With the advent of digital technology more than 20 years ago, hearing aids have remarkably improved. Today’s hearing instruments are comfortable as well as small and discreet, some models are even completely invisible to others.
Choosing a hearing aid can be a daunting task. Your audiologist will work closely with you to take into account several factors – the type and severity of your hearing loss, your lifestyle, the size and shape of your outer ears and ear canals and your manual dexterity – in order to determine the best hearing device for you.
Explore Hearing Aid Styles
A BTE device is curved to match the contour of the ear and rests directly behind the ear. The housing, which contains all the electronics, is encased in plastic and connects to the ear canal with a clear tube and ear mold. Though more visible than other styles, the BTE is simple to use, making it a popular choice for children. It’s powerful enough for all types of hearing loss.
The RIC hearing aid is a smaller version of the BTE. Similar to a BTE, the device rests behind the ear and includes a thin, transparent wire that connects the housing to the receiver. A soft dome sits at the end of the receiver and is placed inside the ear canal, delivering sound. This style is the most popular today due to its discreet aesthetic and comfort; this style also has the most available for wireless connectivity.
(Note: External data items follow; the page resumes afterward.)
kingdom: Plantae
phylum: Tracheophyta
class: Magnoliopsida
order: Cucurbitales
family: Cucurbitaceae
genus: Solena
IIC hearing devices are custom-fit and inserted further into the ear canal so they become completely invisible when worn. The devices can be removed and inserted daily by the user. This is not suitable for patients who would have difficulty handling a tiny battery.
CIC hearing devices are custom-made to fit deep within the canal and are nearly invisible. It takes advantage of the ear’s natural ability to collect sound. The trade-off, however, is a shorter battery life, and this may, again, prove difficult to adjust for those with poor manual dexterity.
Slightly larger than the CIC, ITC devices are also custom-made and fill the bottom half of the external ear. Only barely noticeable to those in face-to-face conversation, the ITC uses a slightly larger battery than the CIC style.
This hearing aid is designed to fill the outer portion of the ear, and is larger than those worn in the ear canals. It is less discreet, but the size allows for more features and makes the unit easier to adjust. A bigger battery translates to longer life and means those with severe or profound hearing loss can benefit from this style.